TASK TO COMPLETE ->
Output verbatim the lines from the line containing "scientific name: Cercidiphyllum japonicum" through the final line, including both.

DATA TO PROCESS ->

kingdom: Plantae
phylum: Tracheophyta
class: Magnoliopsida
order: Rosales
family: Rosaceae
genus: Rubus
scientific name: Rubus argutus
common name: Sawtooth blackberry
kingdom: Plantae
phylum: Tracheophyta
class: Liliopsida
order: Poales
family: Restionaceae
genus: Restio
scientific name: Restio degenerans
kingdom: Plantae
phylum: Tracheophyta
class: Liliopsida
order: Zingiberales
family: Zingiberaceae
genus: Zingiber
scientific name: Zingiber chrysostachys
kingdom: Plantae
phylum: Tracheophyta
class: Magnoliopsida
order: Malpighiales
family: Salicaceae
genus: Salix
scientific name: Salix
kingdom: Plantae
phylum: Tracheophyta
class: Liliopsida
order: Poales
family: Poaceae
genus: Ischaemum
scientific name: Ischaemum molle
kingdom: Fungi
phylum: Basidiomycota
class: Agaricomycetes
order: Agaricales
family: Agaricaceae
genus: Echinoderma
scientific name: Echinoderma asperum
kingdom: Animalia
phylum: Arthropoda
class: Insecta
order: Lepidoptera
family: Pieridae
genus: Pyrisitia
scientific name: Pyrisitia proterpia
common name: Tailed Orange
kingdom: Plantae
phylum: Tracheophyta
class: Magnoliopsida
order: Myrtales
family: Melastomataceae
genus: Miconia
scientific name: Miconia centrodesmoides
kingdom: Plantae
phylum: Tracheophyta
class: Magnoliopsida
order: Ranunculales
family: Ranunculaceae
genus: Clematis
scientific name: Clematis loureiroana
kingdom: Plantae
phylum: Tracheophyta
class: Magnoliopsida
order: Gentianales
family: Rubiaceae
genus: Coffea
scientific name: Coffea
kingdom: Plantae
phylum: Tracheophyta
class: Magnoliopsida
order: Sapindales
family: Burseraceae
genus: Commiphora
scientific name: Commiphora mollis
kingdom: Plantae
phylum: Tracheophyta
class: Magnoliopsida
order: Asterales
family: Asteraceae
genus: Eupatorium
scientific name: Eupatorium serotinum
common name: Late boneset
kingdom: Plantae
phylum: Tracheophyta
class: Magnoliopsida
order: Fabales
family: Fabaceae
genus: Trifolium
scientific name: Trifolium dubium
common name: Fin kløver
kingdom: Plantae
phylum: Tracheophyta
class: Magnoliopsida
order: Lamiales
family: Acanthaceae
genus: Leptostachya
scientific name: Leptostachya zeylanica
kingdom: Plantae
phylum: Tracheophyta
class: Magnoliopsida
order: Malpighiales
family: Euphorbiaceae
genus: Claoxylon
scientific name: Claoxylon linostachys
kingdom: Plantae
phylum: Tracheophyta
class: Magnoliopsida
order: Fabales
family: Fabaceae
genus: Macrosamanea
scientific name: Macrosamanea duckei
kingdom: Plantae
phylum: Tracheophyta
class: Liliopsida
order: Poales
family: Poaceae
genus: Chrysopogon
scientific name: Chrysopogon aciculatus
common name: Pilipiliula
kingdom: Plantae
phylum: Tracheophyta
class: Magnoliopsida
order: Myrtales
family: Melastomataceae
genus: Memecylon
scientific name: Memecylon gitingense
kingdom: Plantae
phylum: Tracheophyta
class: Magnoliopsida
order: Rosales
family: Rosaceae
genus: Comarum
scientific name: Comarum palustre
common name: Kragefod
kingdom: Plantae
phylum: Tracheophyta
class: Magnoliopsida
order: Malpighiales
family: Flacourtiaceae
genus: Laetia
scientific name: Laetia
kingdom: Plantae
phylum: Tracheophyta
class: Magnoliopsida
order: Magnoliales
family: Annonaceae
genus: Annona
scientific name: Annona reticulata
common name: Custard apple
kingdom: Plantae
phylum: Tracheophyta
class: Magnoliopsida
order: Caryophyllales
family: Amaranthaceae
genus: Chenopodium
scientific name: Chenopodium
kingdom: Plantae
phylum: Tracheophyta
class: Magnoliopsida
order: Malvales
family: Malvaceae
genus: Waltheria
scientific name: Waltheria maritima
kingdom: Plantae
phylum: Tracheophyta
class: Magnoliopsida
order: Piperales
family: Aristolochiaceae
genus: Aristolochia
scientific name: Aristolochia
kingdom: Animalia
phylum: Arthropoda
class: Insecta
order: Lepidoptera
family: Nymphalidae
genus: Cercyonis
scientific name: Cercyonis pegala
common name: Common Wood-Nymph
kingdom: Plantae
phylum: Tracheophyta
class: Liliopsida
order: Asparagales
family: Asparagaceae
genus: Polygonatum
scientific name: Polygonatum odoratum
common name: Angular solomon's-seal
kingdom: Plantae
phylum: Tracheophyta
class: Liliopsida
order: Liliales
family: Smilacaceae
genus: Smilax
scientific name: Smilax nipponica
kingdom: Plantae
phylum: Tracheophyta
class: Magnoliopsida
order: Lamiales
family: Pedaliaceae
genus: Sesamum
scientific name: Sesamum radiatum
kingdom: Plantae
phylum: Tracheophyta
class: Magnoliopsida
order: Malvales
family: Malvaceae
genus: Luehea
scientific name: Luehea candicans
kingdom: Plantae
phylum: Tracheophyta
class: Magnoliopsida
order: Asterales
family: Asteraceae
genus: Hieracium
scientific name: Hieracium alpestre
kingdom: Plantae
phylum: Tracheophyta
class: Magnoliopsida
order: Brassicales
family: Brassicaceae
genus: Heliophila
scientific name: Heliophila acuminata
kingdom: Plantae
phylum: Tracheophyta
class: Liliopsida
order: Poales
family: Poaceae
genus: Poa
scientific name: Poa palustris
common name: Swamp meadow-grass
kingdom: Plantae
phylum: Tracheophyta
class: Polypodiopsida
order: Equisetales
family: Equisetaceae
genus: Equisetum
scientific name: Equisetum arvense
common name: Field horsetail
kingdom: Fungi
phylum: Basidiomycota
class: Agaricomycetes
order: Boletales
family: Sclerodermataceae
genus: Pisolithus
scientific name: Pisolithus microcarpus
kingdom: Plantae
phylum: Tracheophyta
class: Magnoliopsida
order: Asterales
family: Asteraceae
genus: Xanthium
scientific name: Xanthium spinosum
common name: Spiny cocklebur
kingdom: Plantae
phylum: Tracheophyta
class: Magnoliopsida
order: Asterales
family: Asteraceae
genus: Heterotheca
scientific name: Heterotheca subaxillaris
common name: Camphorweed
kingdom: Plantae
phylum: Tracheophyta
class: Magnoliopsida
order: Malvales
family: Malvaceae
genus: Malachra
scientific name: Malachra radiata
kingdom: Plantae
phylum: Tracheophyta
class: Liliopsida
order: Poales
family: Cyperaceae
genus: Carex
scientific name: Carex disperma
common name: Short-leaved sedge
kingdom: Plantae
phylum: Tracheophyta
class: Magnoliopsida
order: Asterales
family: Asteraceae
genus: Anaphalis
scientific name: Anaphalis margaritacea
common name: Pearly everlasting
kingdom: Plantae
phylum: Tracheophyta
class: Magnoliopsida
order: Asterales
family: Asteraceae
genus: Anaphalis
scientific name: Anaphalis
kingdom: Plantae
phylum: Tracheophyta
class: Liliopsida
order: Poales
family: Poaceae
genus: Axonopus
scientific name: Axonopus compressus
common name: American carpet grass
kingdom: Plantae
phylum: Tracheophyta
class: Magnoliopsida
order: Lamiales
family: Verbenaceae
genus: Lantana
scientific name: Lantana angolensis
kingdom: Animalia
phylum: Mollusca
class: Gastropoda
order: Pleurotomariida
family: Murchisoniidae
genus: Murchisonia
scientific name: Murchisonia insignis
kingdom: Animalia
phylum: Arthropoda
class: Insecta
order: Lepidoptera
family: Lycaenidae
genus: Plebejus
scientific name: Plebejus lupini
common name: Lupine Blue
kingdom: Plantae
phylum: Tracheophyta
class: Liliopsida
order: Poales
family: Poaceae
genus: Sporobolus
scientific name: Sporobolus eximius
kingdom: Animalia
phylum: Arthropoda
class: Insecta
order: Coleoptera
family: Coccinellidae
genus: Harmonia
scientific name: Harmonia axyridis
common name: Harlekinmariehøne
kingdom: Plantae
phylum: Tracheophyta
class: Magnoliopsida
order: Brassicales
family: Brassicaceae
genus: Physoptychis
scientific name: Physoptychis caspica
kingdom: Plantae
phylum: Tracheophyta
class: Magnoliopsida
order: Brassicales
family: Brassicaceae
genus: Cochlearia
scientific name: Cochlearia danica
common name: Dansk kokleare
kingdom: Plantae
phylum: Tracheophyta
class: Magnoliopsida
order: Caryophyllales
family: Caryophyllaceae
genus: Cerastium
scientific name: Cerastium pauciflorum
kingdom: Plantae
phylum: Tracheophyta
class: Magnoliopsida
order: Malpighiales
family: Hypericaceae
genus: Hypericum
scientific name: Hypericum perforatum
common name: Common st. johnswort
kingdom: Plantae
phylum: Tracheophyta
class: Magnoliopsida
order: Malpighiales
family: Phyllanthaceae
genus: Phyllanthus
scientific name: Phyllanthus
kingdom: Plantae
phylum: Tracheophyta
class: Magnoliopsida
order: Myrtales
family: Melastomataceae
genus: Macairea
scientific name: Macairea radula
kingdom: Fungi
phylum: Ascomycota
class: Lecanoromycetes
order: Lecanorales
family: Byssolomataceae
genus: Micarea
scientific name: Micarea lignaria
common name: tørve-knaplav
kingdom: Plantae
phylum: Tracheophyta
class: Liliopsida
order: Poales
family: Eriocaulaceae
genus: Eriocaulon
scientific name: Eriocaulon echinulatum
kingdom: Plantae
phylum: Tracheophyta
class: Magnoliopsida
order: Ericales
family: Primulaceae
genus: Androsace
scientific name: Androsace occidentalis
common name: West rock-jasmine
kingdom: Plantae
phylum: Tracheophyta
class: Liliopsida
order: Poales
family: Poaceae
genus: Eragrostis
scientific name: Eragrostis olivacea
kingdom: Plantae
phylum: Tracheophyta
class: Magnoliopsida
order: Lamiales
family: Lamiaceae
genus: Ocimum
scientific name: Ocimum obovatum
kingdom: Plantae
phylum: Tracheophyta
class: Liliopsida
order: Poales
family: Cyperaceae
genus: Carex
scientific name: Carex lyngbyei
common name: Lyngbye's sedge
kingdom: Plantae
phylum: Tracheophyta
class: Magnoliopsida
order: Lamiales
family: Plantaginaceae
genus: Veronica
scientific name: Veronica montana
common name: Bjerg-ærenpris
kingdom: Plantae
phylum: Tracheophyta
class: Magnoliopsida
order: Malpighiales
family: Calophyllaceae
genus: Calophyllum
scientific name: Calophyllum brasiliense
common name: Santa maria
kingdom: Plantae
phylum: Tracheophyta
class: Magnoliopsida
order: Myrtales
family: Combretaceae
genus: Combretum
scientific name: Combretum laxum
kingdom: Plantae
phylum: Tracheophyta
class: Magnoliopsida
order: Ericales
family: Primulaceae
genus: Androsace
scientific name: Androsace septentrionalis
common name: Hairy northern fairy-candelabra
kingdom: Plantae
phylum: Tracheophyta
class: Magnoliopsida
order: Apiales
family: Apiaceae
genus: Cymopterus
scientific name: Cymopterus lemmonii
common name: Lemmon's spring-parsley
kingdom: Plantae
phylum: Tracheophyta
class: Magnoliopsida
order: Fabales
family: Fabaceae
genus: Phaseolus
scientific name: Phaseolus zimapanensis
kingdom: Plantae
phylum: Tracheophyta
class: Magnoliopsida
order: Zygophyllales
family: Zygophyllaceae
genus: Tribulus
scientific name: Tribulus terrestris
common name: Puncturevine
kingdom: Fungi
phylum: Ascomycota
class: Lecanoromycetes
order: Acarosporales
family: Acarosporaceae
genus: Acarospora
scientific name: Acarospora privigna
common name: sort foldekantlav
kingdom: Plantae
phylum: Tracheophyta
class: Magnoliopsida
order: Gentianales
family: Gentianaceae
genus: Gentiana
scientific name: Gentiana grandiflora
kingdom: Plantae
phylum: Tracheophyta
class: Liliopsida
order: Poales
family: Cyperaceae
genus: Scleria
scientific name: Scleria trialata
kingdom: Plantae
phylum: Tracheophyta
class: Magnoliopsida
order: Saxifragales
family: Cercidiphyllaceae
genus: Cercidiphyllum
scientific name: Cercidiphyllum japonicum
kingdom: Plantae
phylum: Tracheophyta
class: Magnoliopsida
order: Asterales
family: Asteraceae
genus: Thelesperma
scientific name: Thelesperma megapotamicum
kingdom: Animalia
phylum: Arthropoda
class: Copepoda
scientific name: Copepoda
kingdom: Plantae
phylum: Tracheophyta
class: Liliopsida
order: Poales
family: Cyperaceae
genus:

RESPONSE FOR THIS EXERCISE ->
scientific name: Cercidiphyllum japonicum
kingdom: Plantae
phylum: Tracheophyta
class: Magnoliopsida
order: Asterales
family: Asteraceae
genus: Thelesperma
scientific name: Thelesperma megapotamicum
kingdom: Animalia
phylum: Arthropoda
class: Copepoda
scientific name: Copepoda
kingdom: Plantae
phylum: Tracheophyta
class: Liliopsida
order: Poales
family: Cyperaceae
genus:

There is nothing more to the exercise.